Dispositif 2 (et motifs 24 et 48) : "Lorsque les parties ont valablement soustrait un litige résultant d'un contrat à la compétence des juridictions étatiques pour l'attribuer à une juridiction arbitrale, les mesures provisoires ou conservatoires ne peuvent pas être ordonnées sur le fondement de l'article 5, point 1, de la convention du 27 septembre 1968".

Bruxelles I (règl. 44/2001)

CJCE, 27 avr. 1999, Hans-Hermann Mietz, Aff. C-99/96 [Conv. Bruxelles, art. 24]

Aff. C-99/96Concl. P. Léger 

Motif 54 : "(…) si la juridiction d'origine avait expressément indiqué dans sa décision avoir fondé sa compétence sur son droit national en combinaison avec l'article 24 de la convention, le juge requis aurait dû conclure que la mesure ordonnée — à savoir un paiement par provision inconditionnel — n'était pas une mesure provisoire ou conservatoire au sens de cet article, et qu'elle n'était donc pas susceptible de faire l'objet d'un exequatur en vertu du titre III de la convention". 

Motif 55 : "S'agissant donc du silence de la juridiction d'origine en ce qui concerne le fondement de sa compétence, le souci de ne pas voir contournées les règles de la convention (voir, à cet égard, le point 47 du présent arrêt) impose que sa décision doit être comprise en se sens qu'il a fondé sa compétence pour ordonner des mesures provisoires sur son droit national relatif aux référés et non pas sur une compétence pour connaître du fond tirée de la convention".

Bruxelles I (règl. 44/2001)

Civ. 1e, 13 avr. 1999, n° 97-17626 [Conv. Bruxelles, art. 24]

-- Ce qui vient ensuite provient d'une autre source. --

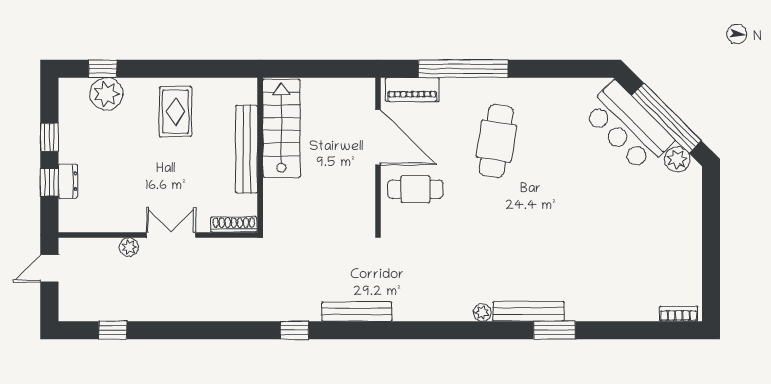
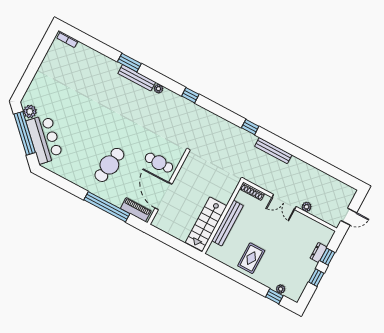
plant: (106, 94) -> (281, 289), width x0.53, depth x0.53
bench: (357, 311) -> (273, 151), moved
window: (113, 330) -> (190, 95), moved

Motif : "Attendu que pour écarter l’exception soulevée par la société Belbetoes [établie au Portugal] qui revendiquait la seule compétence des juridictions portugaises, l’arrêt attaqué énonce que l’ordonnance du premier juge statuant en référé sur la demande présentée par la société Bachy [de droit français] qui tendait, sur le fondement de l’article 873, alinéa 2, du nouveau Code de procédure civile, à la condamnation de la société portugaise Belbetoes à lui verser une provision, constituait, par application de l’article 484 du même Code, une mesure provisoire prévue par la loi française au sens de l’article 24 de la convention de Bruxelles du 27 septembre 1968, à laquelle cette disposition est en conséquence applicable ; Attendu qu’en statuant ainsi sans rechercher si la condamnation à la provision sollicitée pouvait être exécutée en France, la cour d’appel n’a pas donné de base légale à sa décision".